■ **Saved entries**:
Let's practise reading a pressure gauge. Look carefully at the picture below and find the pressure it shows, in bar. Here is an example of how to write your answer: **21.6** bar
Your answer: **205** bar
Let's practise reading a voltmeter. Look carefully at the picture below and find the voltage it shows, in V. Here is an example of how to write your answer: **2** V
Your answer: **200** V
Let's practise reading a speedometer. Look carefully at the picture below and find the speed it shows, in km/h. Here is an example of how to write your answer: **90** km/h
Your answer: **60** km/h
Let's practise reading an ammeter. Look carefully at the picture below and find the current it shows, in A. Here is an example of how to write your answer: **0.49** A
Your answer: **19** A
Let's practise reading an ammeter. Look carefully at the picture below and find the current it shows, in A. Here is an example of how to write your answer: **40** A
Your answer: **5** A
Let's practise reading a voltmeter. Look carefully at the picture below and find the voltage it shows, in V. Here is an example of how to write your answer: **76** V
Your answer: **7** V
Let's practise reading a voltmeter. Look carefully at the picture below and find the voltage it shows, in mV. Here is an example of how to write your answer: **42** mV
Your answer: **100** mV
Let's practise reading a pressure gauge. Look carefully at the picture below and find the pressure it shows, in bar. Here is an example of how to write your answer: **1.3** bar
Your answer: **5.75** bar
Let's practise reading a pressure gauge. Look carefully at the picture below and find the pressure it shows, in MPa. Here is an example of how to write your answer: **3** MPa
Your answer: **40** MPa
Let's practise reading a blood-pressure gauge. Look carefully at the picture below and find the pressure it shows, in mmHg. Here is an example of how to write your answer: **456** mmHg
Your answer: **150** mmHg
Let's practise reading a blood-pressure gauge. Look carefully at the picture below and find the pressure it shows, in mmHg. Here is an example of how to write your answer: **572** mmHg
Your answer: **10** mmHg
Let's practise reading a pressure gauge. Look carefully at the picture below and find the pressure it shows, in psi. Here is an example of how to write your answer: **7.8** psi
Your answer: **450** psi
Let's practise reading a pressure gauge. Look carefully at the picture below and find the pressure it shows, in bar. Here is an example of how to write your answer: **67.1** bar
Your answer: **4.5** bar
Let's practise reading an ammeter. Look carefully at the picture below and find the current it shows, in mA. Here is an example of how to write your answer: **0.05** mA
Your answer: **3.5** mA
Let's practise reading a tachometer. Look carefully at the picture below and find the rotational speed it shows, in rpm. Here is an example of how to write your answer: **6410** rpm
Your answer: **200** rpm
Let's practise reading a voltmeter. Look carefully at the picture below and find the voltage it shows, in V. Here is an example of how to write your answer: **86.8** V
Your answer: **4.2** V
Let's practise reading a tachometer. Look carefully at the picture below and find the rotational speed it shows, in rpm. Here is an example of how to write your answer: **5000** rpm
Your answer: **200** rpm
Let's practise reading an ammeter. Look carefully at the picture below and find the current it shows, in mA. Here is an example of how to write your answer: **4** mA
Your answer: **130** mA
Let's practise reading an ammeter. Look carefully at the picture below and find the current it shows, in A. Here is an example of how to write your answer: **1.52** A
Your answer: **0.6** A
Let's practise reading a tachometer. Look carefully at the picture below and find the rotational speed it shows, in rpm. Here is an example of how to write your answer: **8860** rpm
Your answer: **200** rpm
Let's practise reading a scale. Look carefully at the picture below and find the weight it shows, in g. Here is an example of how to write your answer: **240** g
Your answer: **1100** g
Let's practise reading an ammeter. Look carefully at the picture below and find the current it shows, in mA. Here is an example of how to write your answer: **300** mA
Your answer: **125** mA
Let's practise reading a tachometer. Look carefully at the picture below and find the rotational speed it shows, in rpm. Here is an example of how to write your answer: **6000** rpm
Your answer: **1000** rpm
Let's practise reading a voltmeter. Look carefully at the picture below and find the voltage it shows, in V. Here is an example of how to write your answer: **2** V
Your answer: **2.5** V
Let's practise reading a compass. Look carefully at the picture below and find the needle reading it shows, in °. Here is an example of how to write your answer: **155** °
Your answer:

■ **Exercise**: Format every line of the rows above as a JSON list of strings, one string per line, leaving out blank lines.

■ **Problem solution**:
[
  "Let's practise reading a pressure gauge. Look carefully at the picture below and find the pressure it shows, in bar. Here is an example of how to write your answer: **21.6** bar",
  "Your answer: **205** bar",
  "Let's practise reading a voltmeter. Look carefully at the picture below and find the voltage it shows, in V. Here is an example of how to write your answer: **2** V",
  "Your answer: **200** V",
  "Let's practise reading a speedometer. Look carefully at the picture below and find the speed it shows, in km/h. Here is an example of how to write your answer: **90** km/h",
  "Your answer: **60** km/h",
  "Let's practise reading an ammeter. Look carefully at the picture below and find the current it shows, in A. Here is an example of how to write your answer: **0.49** A",
  "Your answer: **19** A",
  "Let's practise reading an ammeter. Look carefully at the picture below and find the current it shows, in A. Here is an example of how to write your answer: **40** A",
  "Your answer: **5** A",
  "Let's practise reading a voltmeter. Look carefully at the picture below and find the voltage it shows, in V. Here is an example of how to write your answer: **76** V",
  "Your answer: **7** V",
  "Let's practise reading a voltmeter. Look carefully at the picture below and find the voltage it shows, in mV. Here is an example of how to write your answer: **42** mV",
  "Your answer: **100** mV",
  "Let's practise reading a pressure gauge. Look carefully at the picture below and find the pressure it shows, in bar. Here is an example of how to write your answer: **1.3** bar",
  "Your answer: **5.75** bar",
  "Let's practise reading a pressure gauge. Look carefully at the picture below and find the pressure it shows, in MPa. Here is an example of how to write your answer: **3** MPa",
  "Your answer: **40** MPa",
  "Let's practise reading a blood-pressure gauge. Look carefully at the picture below and find the pressure it shows, in mmHg. Here is an example of how to write your answer: **456** mmHg",
  "Your answer: **150** mmHg",
  "Let's practise reading a blood-pressure gauge. Look carefully at the picture below and find the pressure it shows, in mmHg. Here is an example of how to write your answer: **572** mmHg",
  "Your answer: **10** mmHg",
  "Let's practise reading a pressure gauge. Look carefully at the picture below and find the pressure it shows, in psi. Here is an example of how to write your answer: **7.8** psi",
  "Your answer: **450** psi",
  "Let's practise reading a pressure gauge. Look carefully at the picture below and find the pressure it shows, in bar. Here is an example of how to write your answer: **67.1** bar",
  "Your answer: **4.5** bar",
  "Let's practise reading an ammeter. Look carefully at the picture below and find the current it shows, in mA. Here is an example of how to write your answer: **0.05** mA",
  "Your answer: **3.5** mA",
  "Let's practise reading a tachometer. Look carefully at the picture below and find the rotational speed it shows, in rpm. Here is an example of how to write your answer: **6410** rpm",
  "Your answer: **200** rpm",
  "Let's practise reading a voltmeter. Look carefully at the picture below and find the voltage it shows, in V. Here is an example of how to write your answer: **86.8** V",
  "Your answer: **4.2** V",
  "Let's practise reading a tachometer. Look carefully at the picture below and find the rotational speed it shows, in rpm. Here is an example of how to write your answer: **5000** rpm",
  "Your answer: **200** rpm",
  "Let's practise reading an ammeter. Look carefully at the picture below and find the current it shows, in mA. Here is an example of how to write your answer: **4** mA",
  "Your answer: **130** mA",
  "Let's practise reading an ammeter. Look carefully at the picture below and find the current it shows, in A. Here is an example of how to write your answer: **1.52** A",
  "Your answer: **0.6** A",
  "Let's practise reading a tachometer. Look carefully at the picture below and find the rotational speed it shows, in rpm. Here is an example of how to write your answer: **8860** rpm",
  "Your answer: **200** rpm",
  "Let's practise reading a scale. Look carefully at the picture below and find the weight it shows, in g. Here is an example of how to write your answer: **240** g",
  "Your answer: **1100** g",
  "Let's practise reading an ammeter. Look carefully at the picture below and find the current it shows, in mA. Here is an example of how to write your answer: **300** mA",
  "Your answer: **125** mA",
  "Let's practise reading a tachometer. Look carefully at the picture below and find the rotational speed it shows, in rpm. Here is an example of how to write your answer: **6000** rpm",
  "Your answer: **1000** rpm",
  "Let's practise reading a voltmeter. Look carefully at the picture below and find the voltage it shows, in V. Here is an example of how to write your answer: **2** V",
  "Your answer: **2.5** V",
  "Let's practise reading a compass. Look carefully at the picture below and find the needle reading it shows, in °. Here is an example of how to write your answer: **155** °",
  "Your answer:"
]